Jean was silent for a little. At last she said softly:
“I’m so glad, madonna, that you were happy afterwards. Your ‘house of dreams’ came true in the end!”
“Yes”—Lady Anne’s grey eyes were very bright and luminous. “My house of dreams came true.”
After a while, she went on quietly:
“But my poor Blaise’s house of dreams fell in ruins. The foundation was rotten. You knew, didn’t you, that there was a woman he once cared for?”

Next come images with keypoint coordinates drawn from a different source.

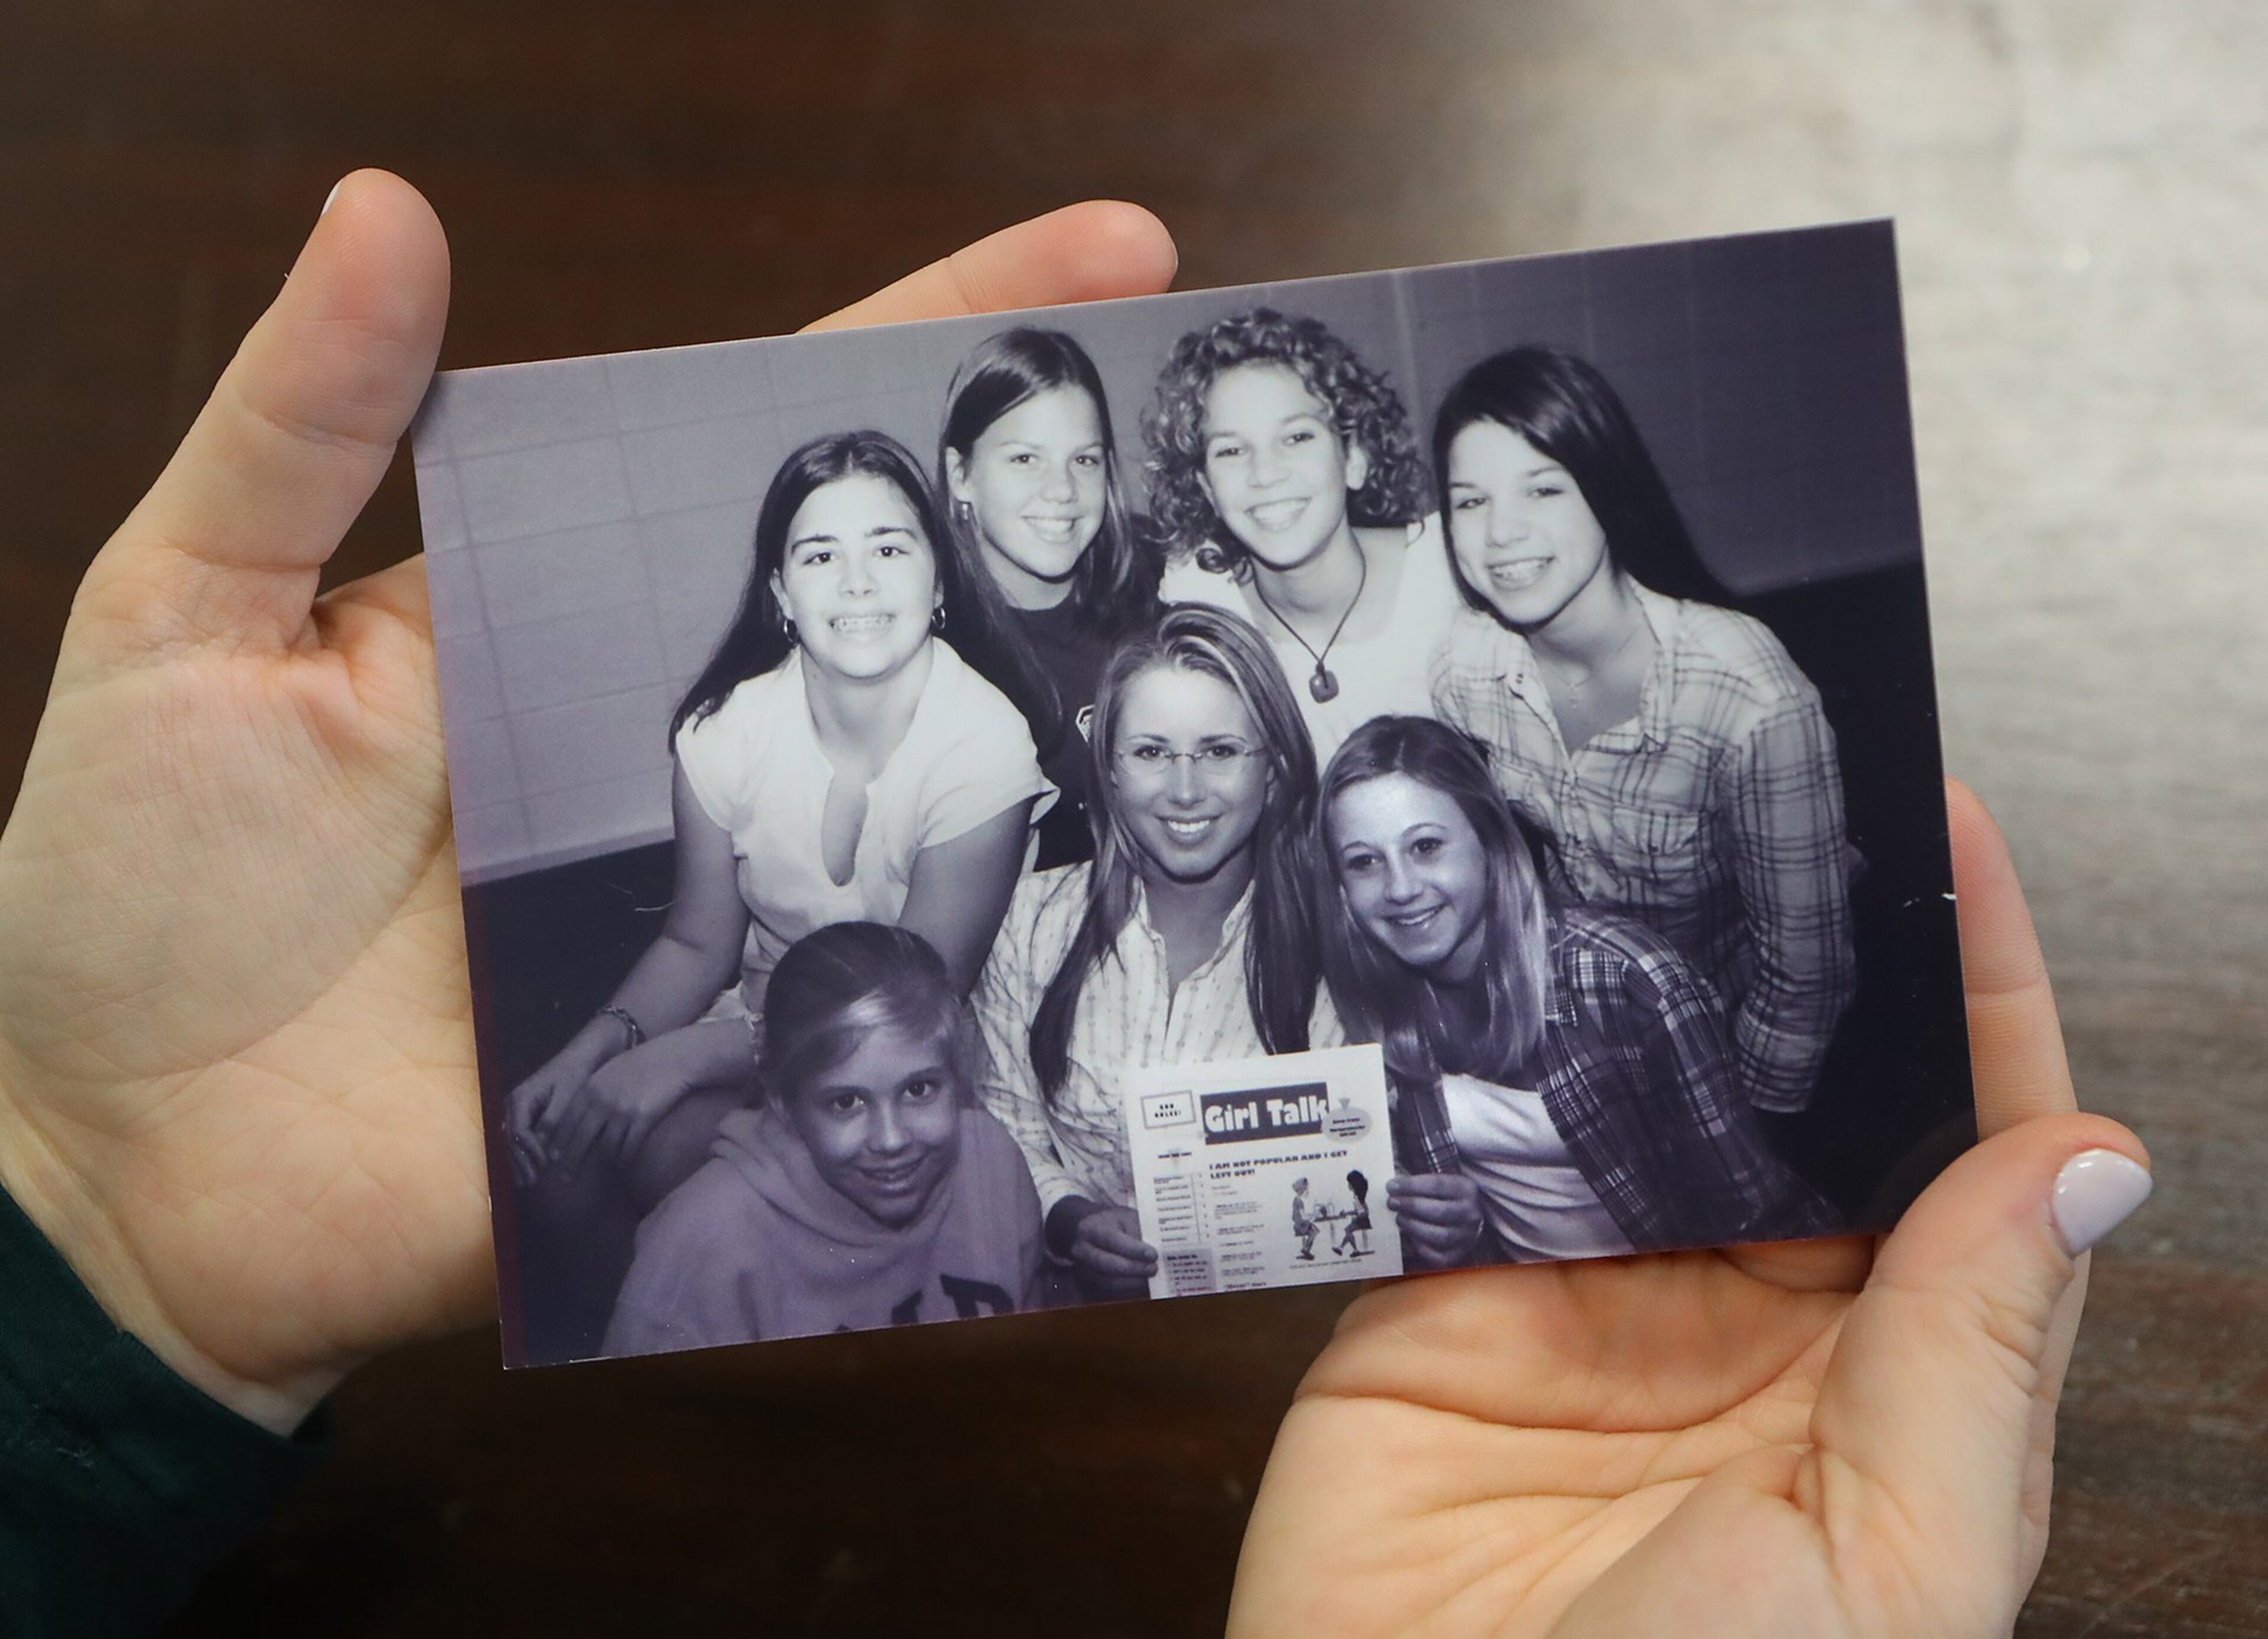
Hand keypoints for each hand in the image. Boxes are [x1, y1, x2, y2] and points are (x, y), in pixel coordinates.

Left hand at [0, 170, 1176, 1432]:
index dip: (935, 339)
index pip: (773, 445)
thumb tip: (391, 209)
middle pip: (891, 610)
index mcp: (559, 616)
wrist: (124, 1173)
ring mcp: (715, 893)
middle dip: (1050, 516)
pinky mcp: (730, 1044)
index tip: (1106, 250)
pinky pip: (871, 987)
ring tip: (1222, 620)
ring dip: (1051, 720)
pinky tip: (1097, 883)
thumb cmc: (126, 889)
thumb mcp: (179, 619)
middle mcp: (665, 742)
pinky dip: (969, 947)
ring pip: (914, 793)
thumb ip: (299, 426)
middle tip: (1214, 431)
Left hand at [540, 1034, 706, 1179]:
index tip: (553, 1158)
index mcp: (590, 1088)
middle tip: (565, 1178)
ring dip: (604, 1161)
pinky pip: (628, 1147)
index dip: (558, 1143)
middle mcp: (601, 1101)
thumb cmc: (642, 1062)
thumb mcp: (609, 1072)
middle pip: (580, 1139)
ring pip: (606, 1147)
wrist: (673, 1058)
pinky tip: (623, 1163)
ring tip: (603, 1169)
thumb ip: (593, 1091)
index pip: (566, 1122)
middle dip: (570, 1161)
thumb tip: (582, 1116)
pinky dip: (624, 1158)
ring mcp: (622, 1111)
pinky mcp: (642, 1120)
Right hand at [1229, 782, 2148, 1637]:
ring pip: (1637, 1100)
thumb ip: (1971, 1354)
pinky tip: (1497, 977)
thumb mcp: (1886, 1569)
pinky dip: (1480, 1064)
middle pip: (1800, 1101)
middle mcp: (1753, 1333)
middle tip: (1790, 805)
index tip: (1957, 844)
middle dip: (1804, 960)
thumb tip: (2087, 1154)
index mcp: (1893, 1394)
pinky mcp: (1445, 1306)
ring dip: (1641, 989)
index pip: (1965, 1158)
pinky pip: (1474, 1152)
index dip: (1973, 996)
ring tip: (1643, 849)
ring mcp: (1594, 1311)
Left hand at [1385, 1170, 1484, 1269]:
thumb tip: (1393, 1184)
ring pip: (1440, 1236)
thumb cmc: (1443, 1196)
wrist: (1462, 1217)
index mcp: (1466, 1189)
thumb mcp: (1437, 1182)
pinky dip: (1421, 1248)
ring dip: (1414, 1227)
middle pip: (1440, 1212)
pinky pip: (1438, 1257)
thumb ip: (1418, 1182)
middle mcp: (1471, 1214)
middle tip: (1392, 1202)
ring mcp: (1466, 1237)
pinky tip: (1409, 1237)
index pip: (1438, 1185)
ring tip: (1399, 1218)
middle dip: (1411, 1206)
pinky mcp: (1457, 1255)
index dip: (1412, 1185)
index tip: (1391, 1186)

Jean nodded. Speech was difficult to her just at that moment.
“It was a miserable business altogether. The girl, Nesta Freyne was an Italian. Blaise met her when he was travelling in Italy, and—oh, well, it wasn’t love! Not love as I know it, and as I think, one day, you too will know it. It blazed up, just one of those wild infatuations that sometimes spring into being between a man and a woman, and almost before he had time to think, Blaise had married her——”
“Married her!”
The words leapt from Jean’s lips before she could check them. In the account of Tormarin’s disastrous love affair which had been forced upon her hearing in London, there had been no mention of the word marriage, and she had always imagined that the woman, this Nesta Freyne, had simply jilted him in favour of another man. Moreover, since she had been at Staple, nothing had been said to correct this impression, as, very naturally, the subject was one avoided by general consent.